Re: expand-file-name bug.

From: Harvey J. Stein <hjstein_at_MATH.HUJI.AC.IL>
Date: Mon, 6 Nov 1995 17:21:08 +0200

Erick Gallesio writes:
> > "Harvey J. Stein" writes
> > Consider the following two commands:
> >
> > STk> (expand-file-name "/foo/bar/")
> > "/foo/bar"
> > STk> (dirname "/foo/bar/")
> > "/foo"
> >
> > I'm not sure how useful this stripping of the final "/" is. I've
> > found myself having to code around it alot. For me, it'd be most
> > useful if dirname would always return a string ending in "/", and
> > would return the entire string when it ends in "/". This seems to be
> > a reasonable interpretation of path semantics. Also, it's convenient
> > because one can always count on appending a filename to a dirname to
> > get full path name. Alternatively, it could do the above, but strip
> > the trailing "/". However, the latter can't really be guaranteed
> > (consider (dirname "/")).
> >
> > Similarly, expand-file-name converts directory names to file names
> > (if you consider paths ending in "/" to denote directories).
> >
> > Although in reality /foo/bar may be either a directory name or a file
> > name, the above functions need to follow some sort of convention to
> > distinguish between file names and directory names. The above
> > convention is at least consistent with RFC 1808 on URL interpretation
> > for ftp URLs.
> >
> > What do you think?
> The problem is that all this function works without regarding if
> the file exists. This allows to work with names of files which are
> not already created (as does the basename and dirnames Unmix
> commands). This is a constraint that I have keep in mind but I
> don't know if it is a reasonnable one. (Note: I have written a
> function canonical-path which does the same work that the
> realpath(2) function and this one of course has to use stat to see
> if some components are links...) What do you think?

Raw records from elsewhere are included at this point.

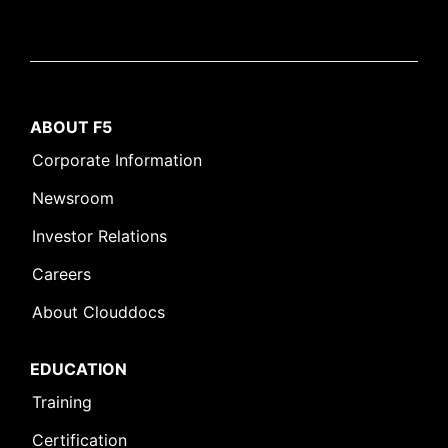
ABOUT F5
Corporate Information
Newsroom
Investor Relations
Careers
About Clouddocs
EDUCATION
Training
Certification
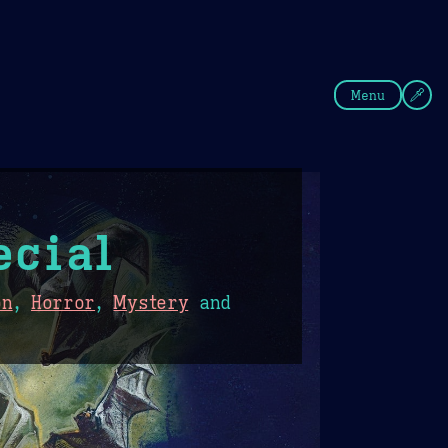
fee
Summer
Blue
Menu
ecial
on
,
Horror
,
Mystery
and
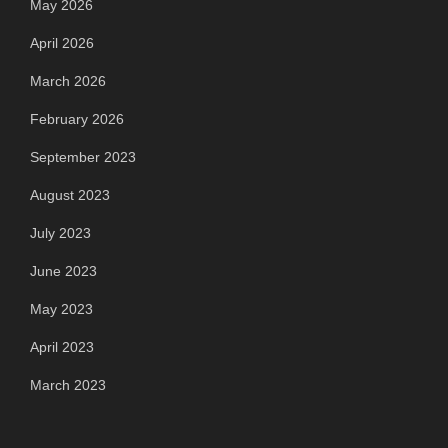
May 2026
April 2026
March 2026
February 2026
September 2023
August 2023
July 2023
June 2023
May 2023
April 2023
March 2023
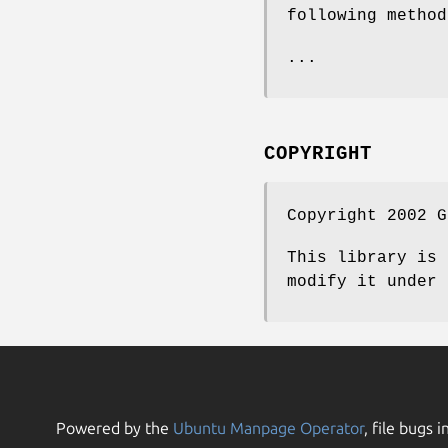
following method
...
COPYRIGHT
Copyright 2002 G
This library is 
modify it under 
Powered by the
Ubuntu Manpage Operator
, file bugs i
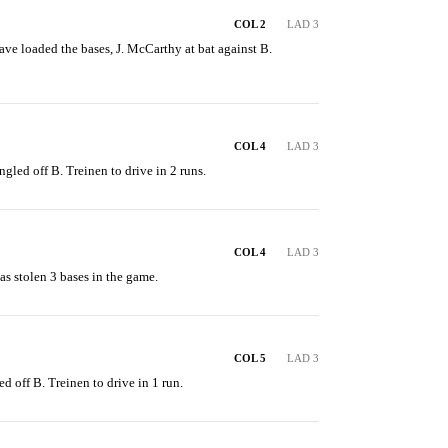
COL 2
LAD 3
ve loaded the bases, J. McCarthy at bat against B. 
COL 4
LAD 3
ngled off B. Treinen to drive in 2 runs.
COL 4
LAD 3
s stolen 3 bases in the game.
COL 5
LAD 3
ed off B. Treinen to drive in 1 run.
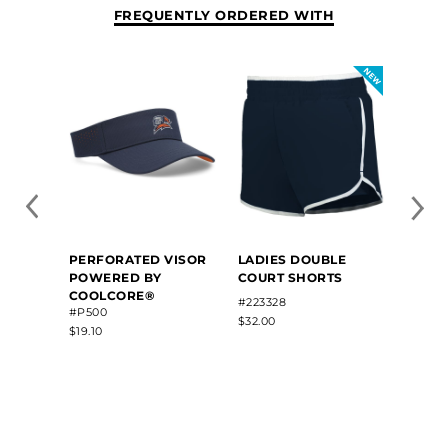
FREQUENTLY ORDERED WITH
COUR
PERFORATED VISOR
LADIES DOUBLE
POWERED BY
COURT SHORTS
COOLCORE®
#2294
#223328
#P500
$30.00
$32.00
$19.10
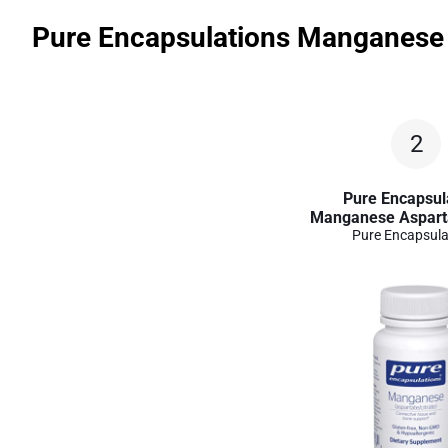
Pure Encapsulations Manganese 
2
Pure Encapsul
Manganese Asparta
Pure Encapsula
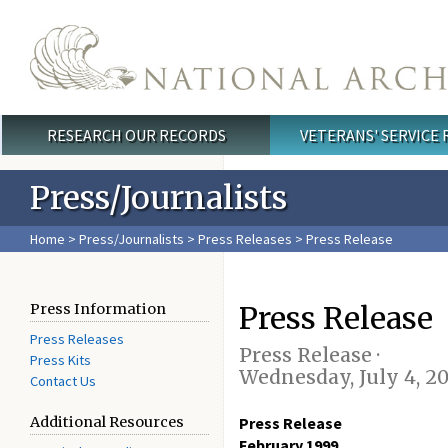
Skip to main content
RESEARCH OUR RECORDS
VETERANS' SERVICE
Main menu
Press/Journalists
Home
>
Press/Journalists
>
Press Releases
> Press Release
Press Release
Press Information
Press Releases
Press Release ·
Press Kits
Wednesday, July 4, 2
Contact Us
Additional Resources
Press Release
February 1999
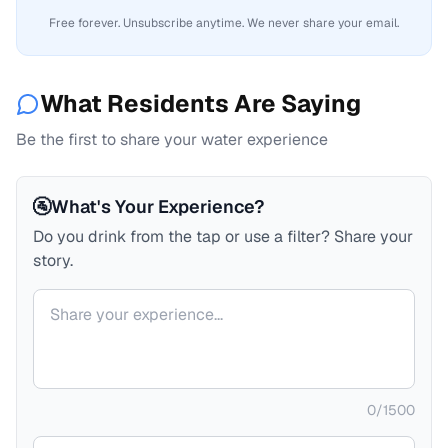
Free forever. Unsubscribe anytime. We never share your email.
What Residents Are Saying
Be the first to share your water experience
🚰
What's Your Experience?
Do you drink from the tap or use a filter? Share your
story.
Your comment
0
/
1500
Your name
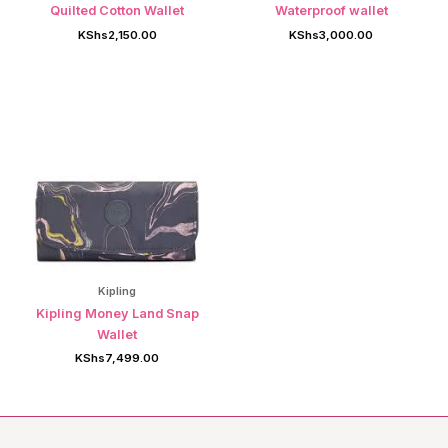
Quilted Cotton Wallet
Waterproof wallet
KShs
2,150.00
KShs
3,000.00
Kipling
Kipling Money Land Snap
Wallet
KShs
7,499.00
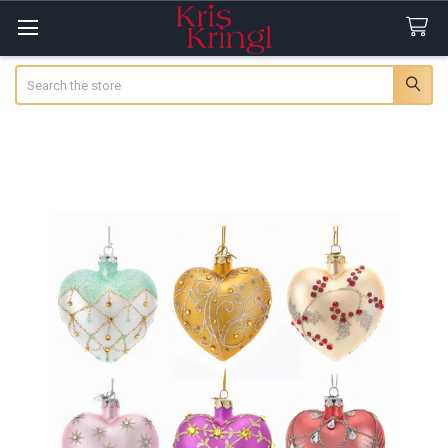
Search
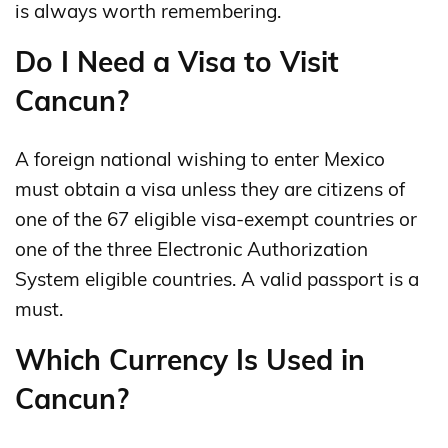
is always worth remembering.
Do I Need a Visa to Visit
Cancun?
A foreign national wishing to enter Mexico
must obtain a visa unless they are citizens of
one of the 67 eligible visa-exempt countries or
one of the three Electronic Authorization
System eligible countries. A valid passport is a
must.
Which Currency Is Used in
Cancun?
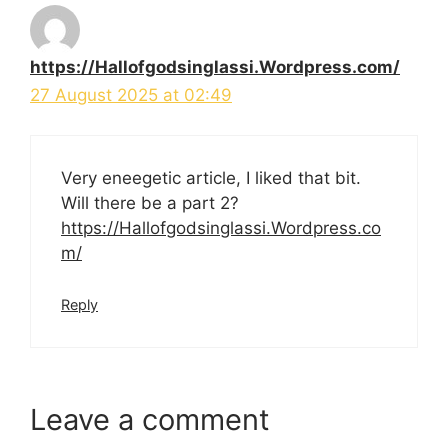
https://Hallofgodsinglassi.Wordpress.com/
27 August 2025 at 02:49
Very eneegetic article, I liked that bit.
Will there be a part 2?
https://Hallofgodsinglassi.Wordpress.co
m/
Reply
Leave a comment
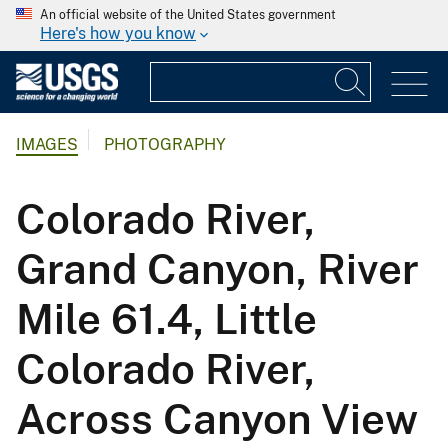
An official website of the United States government
Here's how you know
IMAGES
PHOTOGRAPHY
Colorado River,
Grand Canyon, River
Mile 61.4, Little
Colorado River,
Across Canyon View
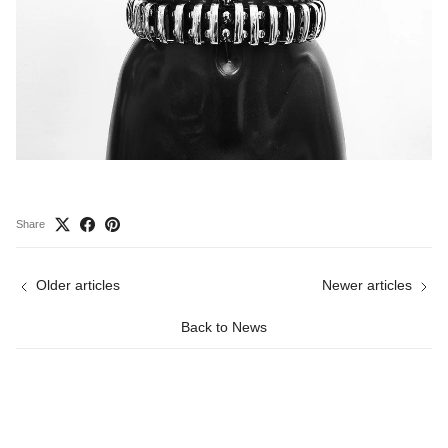
Share
Older articles
Newer articles
Back to News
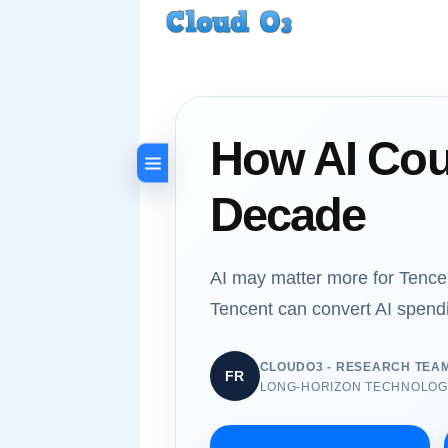
How AI Cou
Decade
AI may matter more for Tencen
Tencent can convert AI spend
CLOUDO3 - RESEARCH TEA
FR
LONG-HORIZON TECHNOLOGY,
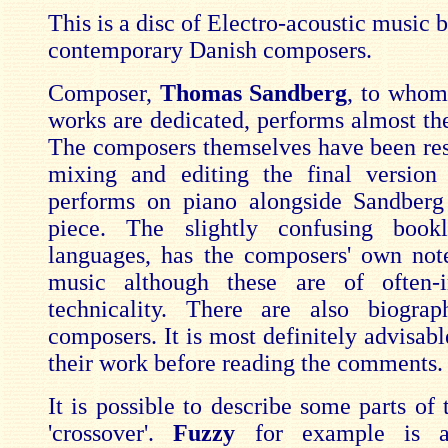
This is a disc of Electro-acoustic music 
contemporary Danish composers.
Composer,
Thomas Sandberg
, to whom
works are dedicated, performs almost the
The composers themselves have been res
mixing and editing the final version
performs on piano alongside Sandberg
piece. The slightly confusing book
languages, has the composers' own not
music although these are of often-i
technicality. There are also biograp
composers. It is most definitely advisable
their work before reading the comments.
It is possible to describe some parts of
'crossover'.
Fuzzy
for example is a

Well, I don't know any more. You're right that the spec for dirname &
basename seem to imply that (dirname "/foo/bar/") should be "/foo".
I'd be hesitant to suggest breaking convention. If we're going to
have a basename & dirname for the Unix package, they had better follow
unix conventions.

On the other hand, there is a precedent for following the behaviour
that I'm recommending. Here's some CLISP output:

> (directory-namestring "foo/bar/")
> (directory-namestring "foo/bar")

I read what CLTL2 has to say on the subject. I found it fairly
confusing, but it didn't seem to vote one way or another on the
subject. So, it's not clear that the above behaviour is to be
expected of lisp implementations on Unix machines.

I guess the problem is that "/foo/bar/" and "/foo/bar" really are two
different names for the same file system object. So, maybe one
shouldn't distinguish between them.

At this point, I'm willing to accept the path handling fcns as they
are. I'll just have to write my own versions for my own needs.